Assignment —
Quote the lines below word for word, omitting the pictures.

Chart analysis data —
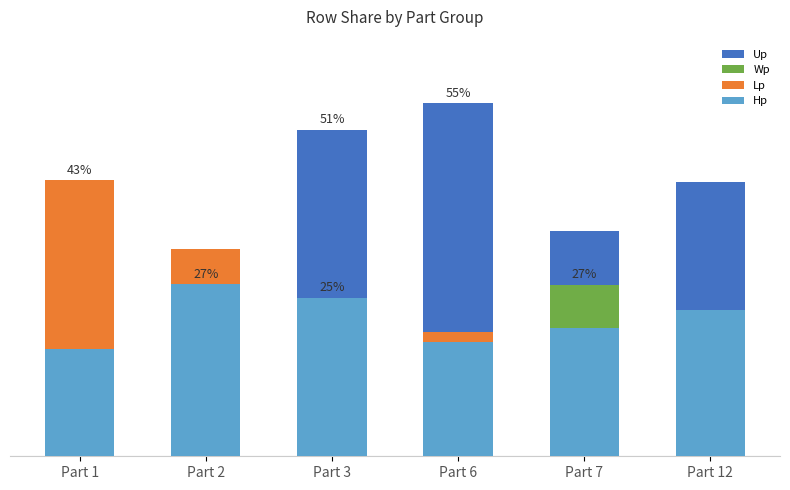

The Lp series shows 42.9 at Part 1. True or false?

True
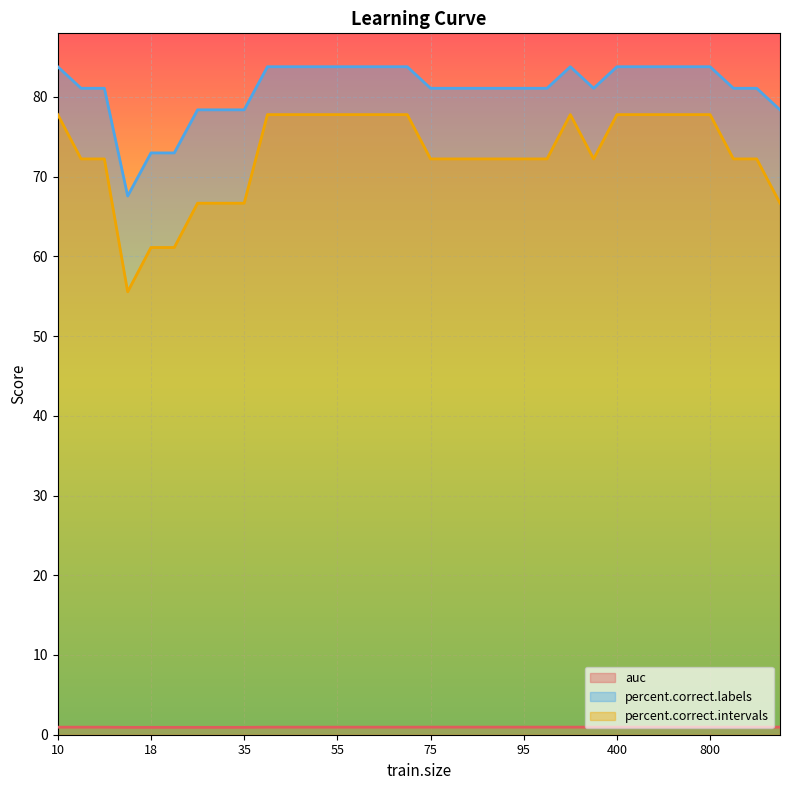

Reading left to right, transcribe all the data shown in this chart.

auc: 0.9	0.9	0.9	0.9	0.9	0.9	0.9	0.9	0.9	0.9	0.9	0.9	0.9	0.9	0.9	0.9	1.0	1.0	1.0	1.0	1.0	1.0	0.9	0.9	1.0	1.0	1.0	1.0	1.0	1.0	1.0	1.0
percent.correct.labels: 83.8	81.1	81.1	67.6	73.0	73.0	78.4	78.4	78.4	83.8	83.8	83.8	83.8	83.8	83.8	83.8	81.1	81.1	81.1	81.1	81.1	81.1	83.8	81.1	83.8	83.8	83.8	83.8	83.8	81.1	81.1	78.4
percent.correct.intervals: 77.8	72.2	72.2	55.6	61.1	61.1	66.7	66.7	66.7	77.8	77.8	77.8	77.8	77.8	77.8	77.8	72.2	72.2	72.2	72.2	72.2	72.2	77.8	72.2	77.8	77.8	77.8	77.8	77.8	72.2	72.2	66.7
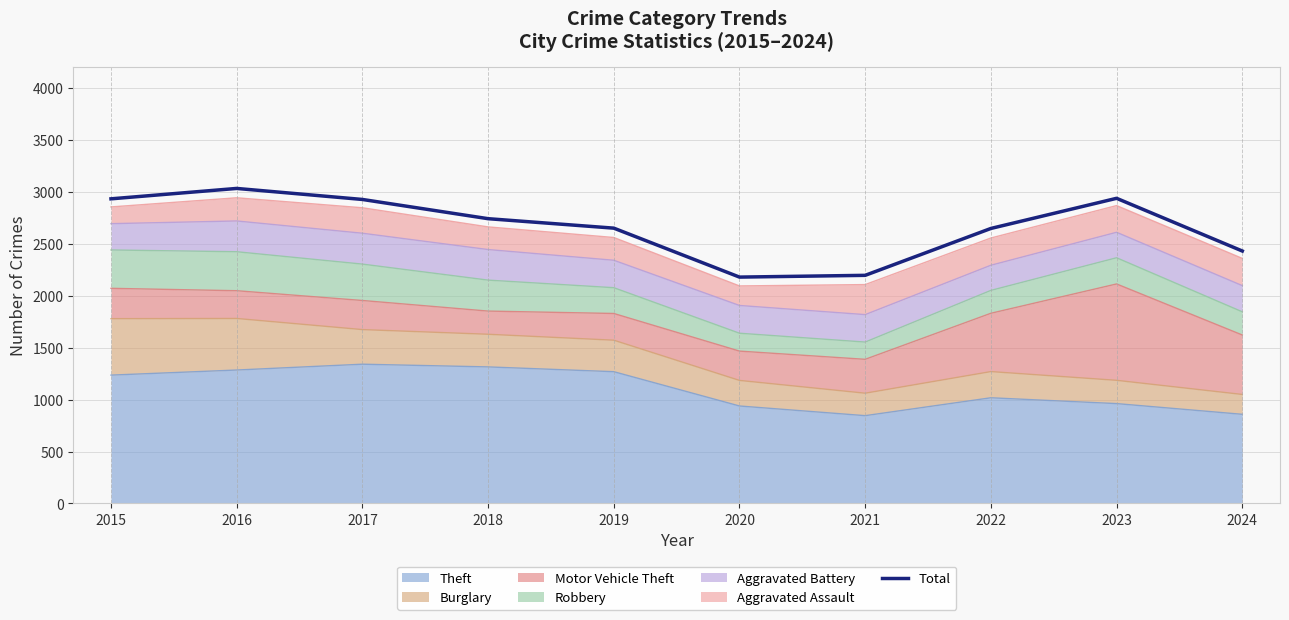

Is it true that the value at 2022 is 3449?

False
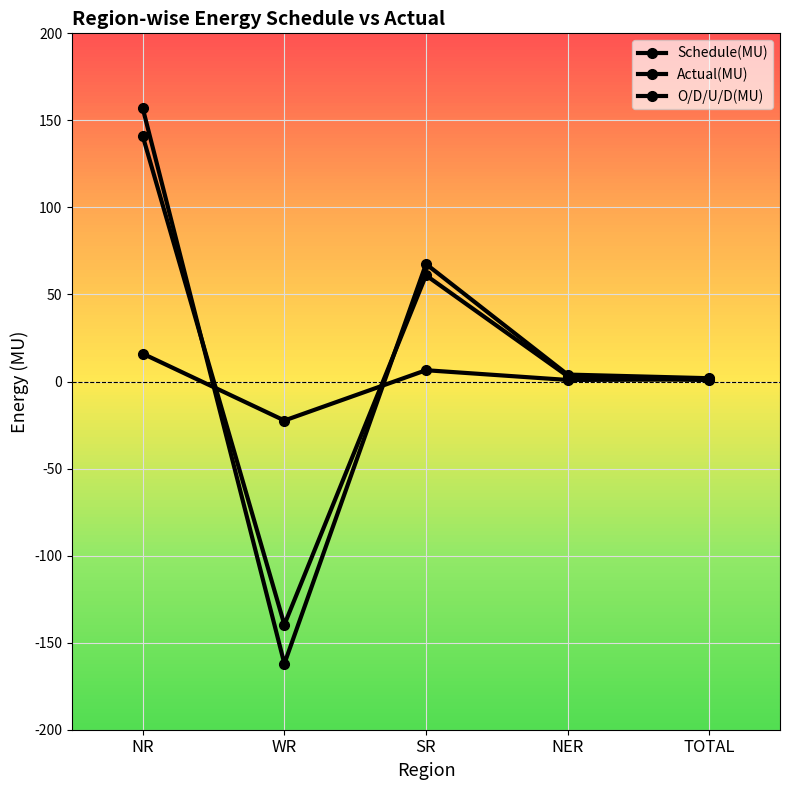

How many lines are shown in the chart?

3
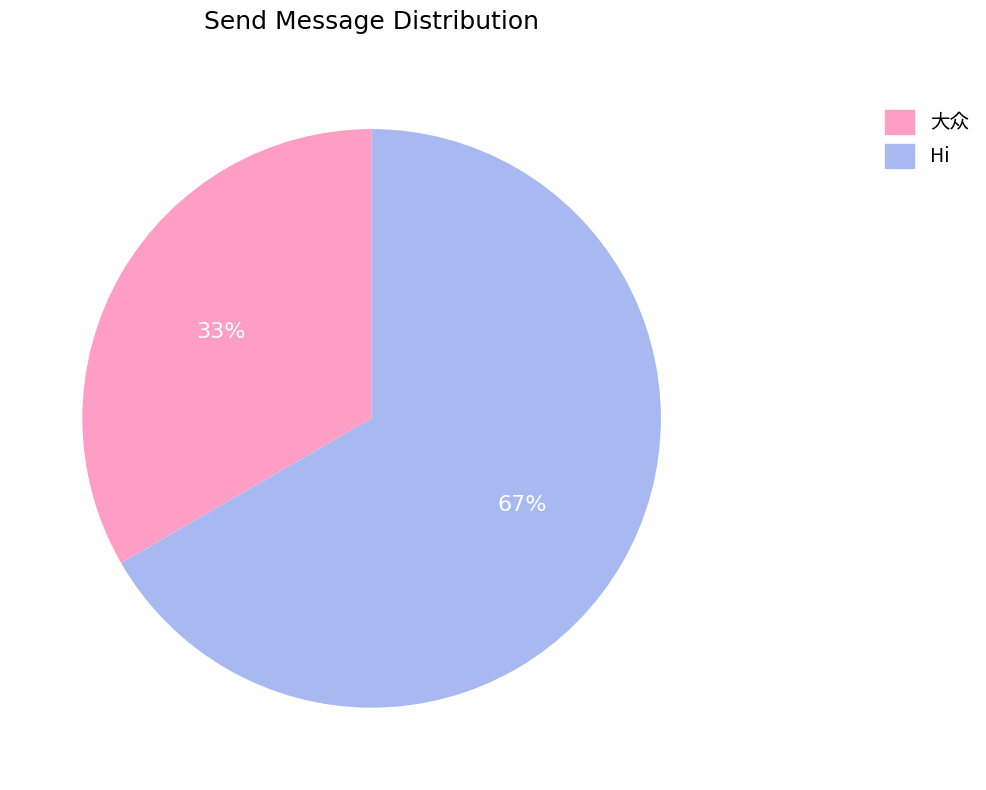

Which category has the smallest portion of the pie?

大众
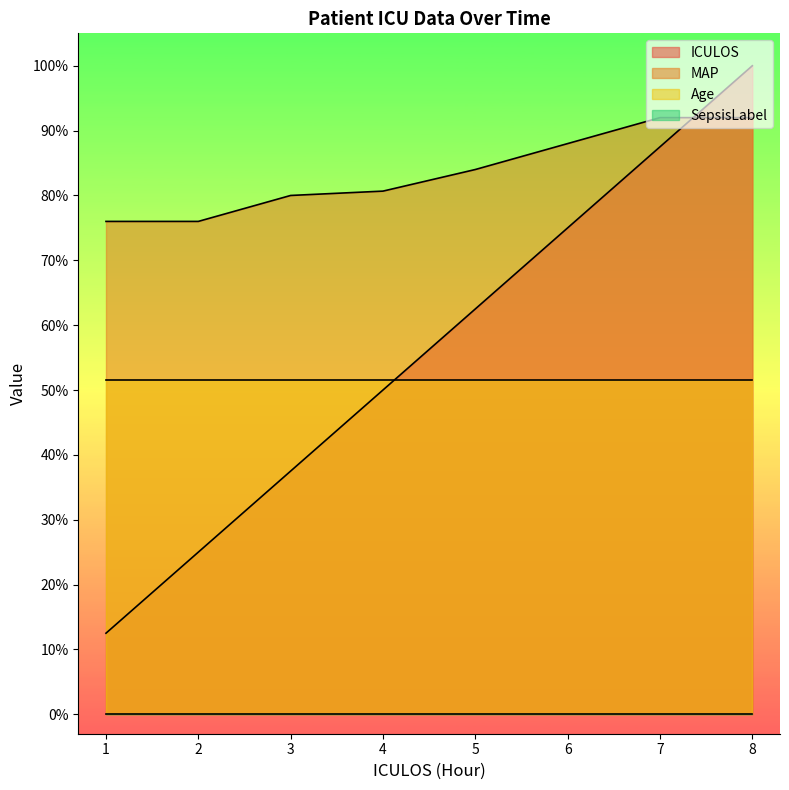

At how many categories does at least one series exceed 41?

8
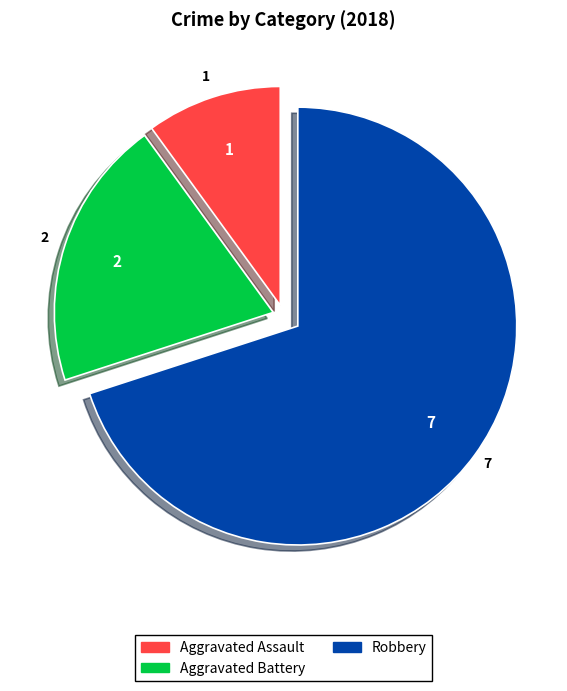

What is the largest slice in the pie chart?

Robbery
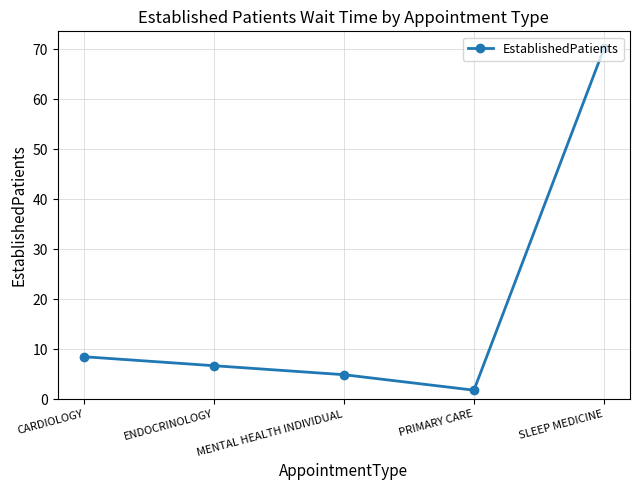

The value at ENDOCRINOLOGY is 6.7. True or false?

True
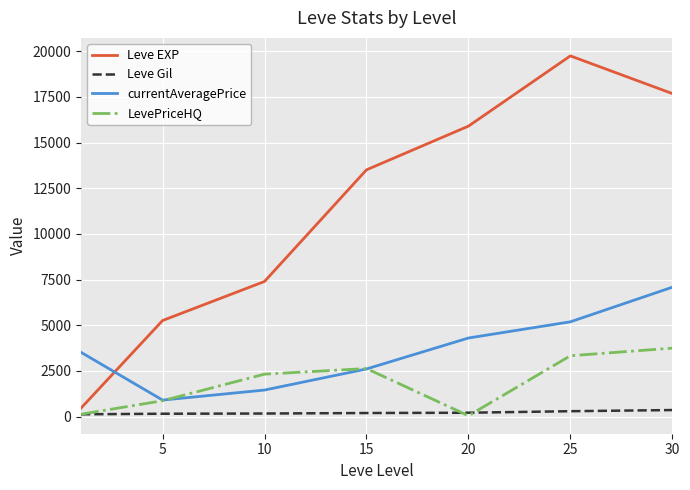

Rank the series by their maximum value, from lowest to highest.

Leve Gil, LevePriceHQ, currentAveragePrice, Leve EXP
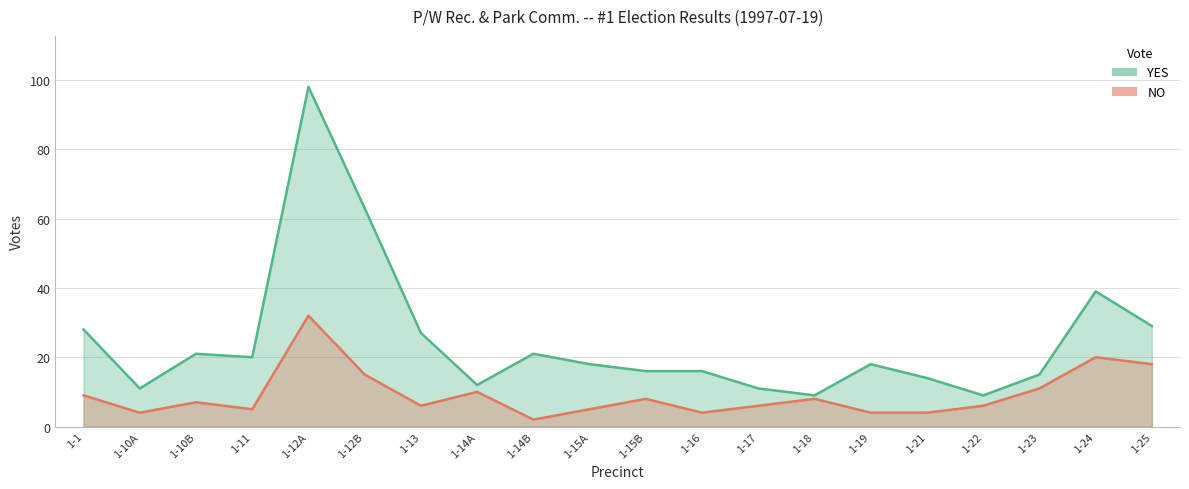

Which series has the largest range (max minus min)?

YES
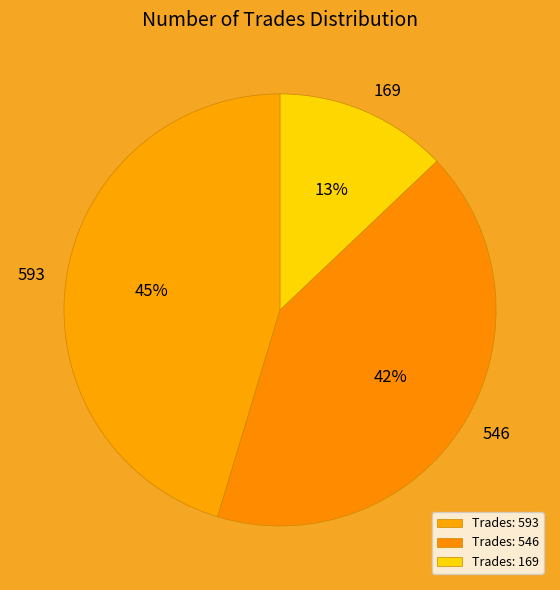

Between 169 and 593, which is larger?

593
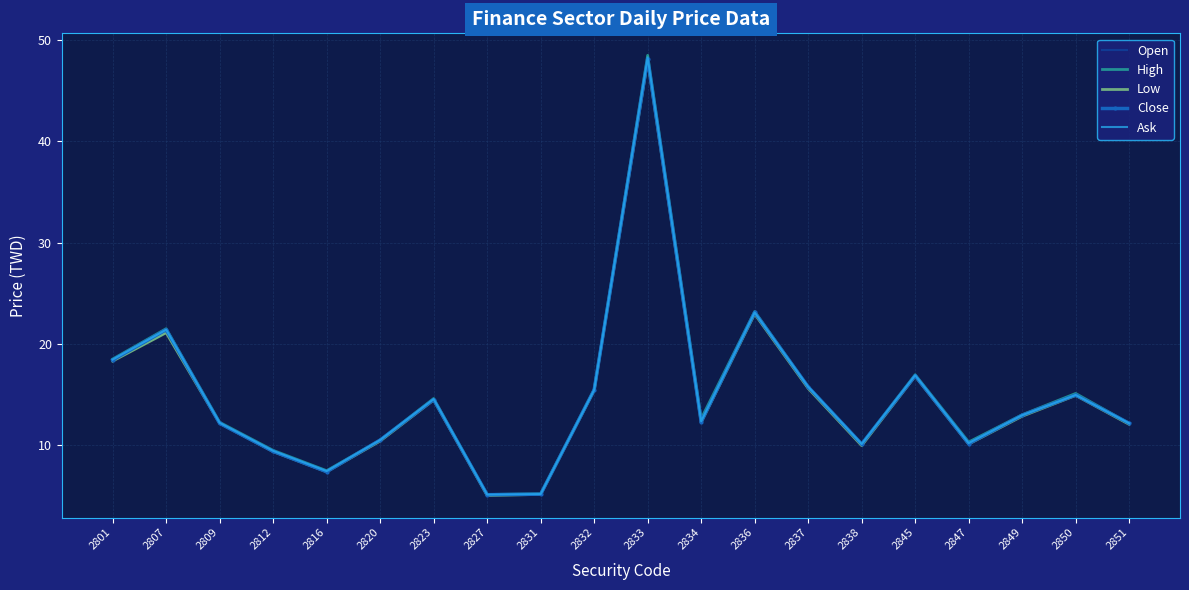

What is the highest value of the Open series?

48.0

Exercise output —
The Lp series shows 42.9 at Part 1. True or false?

True

Reading left to right, transcribe all the data shown in this chart.

auc: 0.9	0.9	0.9	0.9	0.9	0.9	0.9	0.9	0.9	0.9	0.9	0.9	0.9	0.9	0.9	0.9	1.0	1.0	1.0	1.0	1.0	1.0	0.9	0.9	1.0	1.0	1.0	1.0	1.0	1.0	1.0	1.0
percent.correct.labels: 83.8	81.1	81.1	67.6	73.0	73.0	78.4	78.4	78.4	83.8	83.8	83.8	83.8	83.8	83.8	83.8	81.1	81.1	81.1	81.1	81.1	81.1	83.8	81.1	83.8	83.8	83.8	83.8	83.8	81.1	81.1	78.4
percent.correct.intervals: 77.8	72.2	72.2	55.6	61.1	61.1	66.7	66.7	66.7	77.8	77.8	77.8	77.8	77.8	77.8	77.8	72.2	72.2	72.2	72.2	72.2	72.2	77.8	72.2	77.8	77.8	77.8	77.8	77.8	72.2	72.2	66.7

Is it true that the value at 2022 is 3449?

False

How many lines are shown in the chart?

3

Which category has the smallest portion of the pie?

大众

At how many categories does at least one series exceed 41?

8

What is the largest slice in the pie chart?

Robbery

The value at ENDOCRINOLOGY is 6.7. True or false?

True

Rank the series by their maximum value, from lowest to highest.

Leve Gil, LevePriceHQ, currentAveragePrice, Leve EXP

Which series has the largest range (max minus min)?

YES

Between 169 and 593, which is larger?

593

What is the highest value of the Open series?

48.0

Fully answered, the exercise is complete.